Tony Fernandes n'a pas eu la patience d'attendre le Salon du Bourget pour dévoiler ses nouvelles ambitions. L'Asie ne suffit plus au directeur général et fondateur de la compagnie malaisienne AirAsia, la première low-cost de la région.

Après avoir ouvert des lignes à Paris, Tokyo, Séoul, Téhéran, Delhi et Mumbai grâce à sa filiale long-courrier AirAsia X, le groupe entend étoffer sa flotte en passant une commande de l'ordre de 200 A320 Neo auprès d'Airbus, filiale d'EADS.

Une telle commande d'une valeur de 11,3 milliards d'euros au prix catalogue constituerait l'une des plus grandes jamais passées au monde. Mais le responsable voit déjà plus loin : « Nous avons réalisé une étude démontrant qu'AirAsia a le potentiel nécessaire pour posséder 500 avions, ce qui nous conférerait la taille de Southwest Airlines », la compagnie texane devenue la plus grande low-cost au monde, a déclaré Tony Fernandes à l'agence Reuters, en marge du Grand Prix de Barcelone ce week-end. « Si un accord doit intervenir, il est imminent, je pense », a-t-il ajouté, alors qu'une annonce officielle pourrait être faite avant le 20 juin.

« Le marché est grand et continue de croître. Nous bénéficions d'un fantastique terrain de jeu, l'Asie-Pacifique », a encore déclaré le responsable. Mais ce terrain est aussi le théâtre d'une terrible bataille entre compagnies régionales à bas coûts. Filiale low-cost de Singapore Airlines, Tiger Airways se développe à vive allure pour profiter de l'essor du transport aérien à travers l'Asie du Sud-Est. Et pour ne pas abandonner le terrain au profit d'AirAsia, la singapourienne multiplie les participations dans des compagnies régionales.

Stratégie coûteuse

La semaine dernière, elle a annoncé l'acquisition de 33 % du capital de l'indonésienne PT Mandala Airlines. En février, c'est de la compagnie à bas coûts philippine SEAir que Tiger Airways avait pris 32,5 %. En Thaïlande, où AirAsia dispose d'une filiale, la compétition promet aussi d'être rude : la singapourienne y a formé une coentreprise avec Thai Airways visant à créer une nouvelle compagnie low-cost basée à Bangkok.
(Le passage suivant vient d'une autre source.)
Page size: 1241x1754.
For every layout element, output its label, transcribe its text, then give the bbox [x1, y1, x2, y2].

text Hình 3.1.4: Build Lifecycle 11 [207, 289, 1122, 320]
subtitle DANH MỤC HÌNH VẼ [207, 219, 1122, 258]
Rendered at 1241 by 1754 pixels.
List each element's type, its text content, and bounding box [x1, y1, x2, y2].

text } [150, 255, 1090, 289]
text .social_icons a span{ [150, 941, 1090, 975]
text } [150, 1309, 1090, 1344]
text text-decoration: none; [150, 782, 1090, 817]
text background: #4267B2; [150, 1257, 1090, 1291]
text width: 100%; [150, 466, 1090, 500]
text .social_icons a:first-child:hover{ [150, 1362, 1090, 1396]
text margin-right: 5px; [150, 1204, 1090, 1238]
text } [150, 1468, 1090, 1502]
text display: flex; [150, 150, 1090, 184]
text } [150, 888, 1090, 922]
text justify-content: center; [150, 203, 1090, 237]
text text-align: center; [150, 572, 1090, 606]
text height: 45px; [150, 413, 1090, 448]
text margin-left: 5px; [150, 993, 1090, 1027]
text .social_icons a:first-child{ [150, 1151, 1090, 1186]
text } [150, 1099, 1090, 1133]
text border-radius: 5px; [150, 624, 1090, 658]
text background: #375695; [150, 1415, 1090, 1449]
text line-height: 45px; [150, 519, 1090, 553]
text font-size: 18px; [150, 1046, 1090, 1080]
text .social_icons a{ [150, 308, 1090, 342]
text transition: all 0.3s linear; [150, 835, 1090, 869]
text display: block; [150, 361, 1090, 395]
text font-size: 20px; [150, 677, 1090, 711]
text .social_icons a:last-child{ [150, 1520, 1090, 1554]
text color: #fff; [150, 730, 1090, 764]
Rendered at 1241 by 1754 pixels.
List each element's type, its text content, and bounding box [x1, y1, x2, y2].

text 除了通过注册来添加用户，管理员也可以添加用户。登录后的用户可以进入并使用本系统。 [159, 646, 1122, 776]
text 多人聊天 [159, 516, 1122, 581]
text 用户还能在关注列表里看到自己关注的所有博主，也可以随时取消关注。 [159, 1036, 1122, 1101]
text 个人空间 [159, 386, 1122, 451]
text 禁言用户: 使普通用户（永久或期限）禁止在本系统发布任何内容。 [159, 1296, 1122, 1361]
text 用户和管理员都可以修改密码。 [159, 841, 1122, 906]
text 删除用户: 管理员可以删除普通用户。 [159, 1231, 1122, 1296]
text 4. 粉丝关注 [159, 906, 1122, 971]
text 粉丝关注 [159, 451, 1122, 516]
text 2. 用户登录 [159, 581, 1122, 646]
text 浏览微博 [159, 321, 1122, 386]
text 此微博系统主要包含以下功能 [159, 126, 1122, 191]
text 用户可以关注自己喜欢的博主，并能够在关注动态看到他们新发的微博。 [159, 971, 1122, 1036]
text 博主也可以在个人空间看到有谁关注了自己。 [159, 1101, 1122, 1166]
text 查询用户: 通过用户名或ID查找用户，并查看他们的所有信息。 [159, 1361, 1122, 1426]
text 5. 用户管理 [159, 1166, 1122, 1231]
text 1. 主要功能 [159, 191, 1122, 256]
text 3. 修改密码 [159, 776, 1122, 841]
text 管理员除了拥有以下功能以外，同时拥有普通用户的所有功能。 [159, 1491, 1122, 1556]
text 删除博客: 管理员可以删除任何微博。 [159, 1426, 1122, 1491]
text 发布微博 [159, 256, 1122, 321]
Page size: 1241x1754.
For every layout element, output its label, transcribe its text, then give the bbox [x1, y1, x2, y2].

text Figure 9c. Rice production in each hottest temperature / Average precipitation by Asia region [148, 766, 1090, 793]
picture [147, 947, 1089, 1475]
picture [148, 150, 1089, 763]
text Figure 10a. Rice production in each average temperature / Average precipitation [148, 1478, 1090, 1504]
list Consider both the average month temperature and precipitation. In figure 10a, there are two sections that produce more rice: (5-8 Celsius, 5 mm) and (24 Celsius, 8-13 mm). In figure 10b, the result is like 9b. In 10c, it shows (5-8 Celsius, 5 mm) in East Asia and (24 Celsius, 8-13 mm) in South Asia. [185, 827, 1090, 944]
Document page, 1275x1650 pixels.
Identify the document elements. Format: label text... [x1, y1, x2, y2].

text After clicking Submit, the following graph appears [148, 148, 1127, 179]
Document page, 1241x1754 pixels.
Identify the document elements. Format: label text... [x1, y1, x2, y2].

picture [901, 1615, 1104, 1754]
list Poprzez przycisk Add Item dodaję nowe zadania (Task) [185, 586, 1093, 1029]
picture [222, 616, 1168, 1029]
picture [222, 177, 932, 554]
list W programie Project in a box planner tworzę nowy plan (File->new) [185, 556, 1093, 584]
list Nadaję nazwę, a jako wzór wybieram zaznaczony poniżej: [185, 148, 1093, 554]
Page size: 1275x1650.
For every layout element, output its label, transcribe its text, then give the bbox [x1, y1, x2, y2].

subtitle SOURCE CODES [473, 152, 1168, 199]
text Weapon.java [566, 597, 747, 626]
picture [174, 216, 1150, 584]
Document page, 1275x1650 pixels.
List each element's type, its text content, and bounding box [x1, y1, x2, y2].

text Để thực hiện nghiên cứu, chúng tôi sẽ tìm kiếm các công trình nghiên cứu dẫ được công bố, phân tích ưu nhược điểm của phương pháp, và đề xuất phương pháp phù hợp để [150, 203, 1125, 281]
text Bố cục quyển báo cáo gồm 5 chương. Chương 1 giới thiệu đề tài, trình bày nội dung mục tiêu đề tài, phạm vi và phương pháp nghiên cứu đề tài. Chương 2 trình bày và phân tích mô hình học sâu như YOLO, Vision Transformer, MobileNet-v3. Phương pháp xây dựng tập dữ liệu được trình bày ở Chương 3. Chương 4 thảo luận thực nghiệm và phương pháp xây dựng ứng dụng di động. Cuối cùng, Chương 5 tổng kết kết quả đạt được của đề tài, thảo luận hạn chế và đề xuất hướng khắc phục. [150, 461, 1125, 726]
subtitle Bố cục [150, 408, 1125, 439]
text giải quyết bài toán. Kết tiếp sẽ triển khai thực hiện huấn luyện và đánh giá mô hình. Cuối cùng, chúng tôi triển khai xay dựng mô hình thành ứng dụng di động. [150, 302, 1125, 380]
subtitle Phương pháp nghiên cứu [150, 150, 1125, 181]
Cette stratégie peut s'avérer coûteuse. Au trimestre dernier, le bénéfice de Tiger Airways a chuté de 94 %, à 1 million de dollars, en raison de problèmes fiscaux de sa filiale australienne. Celle-ci est par ailleurs en perte de vitesse dans la bataille qui l'oppose à une autre compagnie basée à Singapour, Jetstar, la filiale low-cost de l'australienne Qantas, ainsi qu'à Virgin Australia. « L'expansion de Tiger dans les pays en voie de développement devrait lui permettre de réduire ses coûts car les charges opérationnelles y sont inférieures », estime Rigan Wong, analyste chez Citigroup, qui recommande l'achat de l'action Tiger. Si la compagnie philippinne Cebu Pacific et l'indonésienne Lion Air semblent pour l'instant se contenter de leur marché domestique, Jetstar entend, à l'instar d'AirAsia et de Tiger Airways, élargir ses horizons et prévoit d'ouvrir des destinations vers Pékin, Shanghai, Rome et Athènes.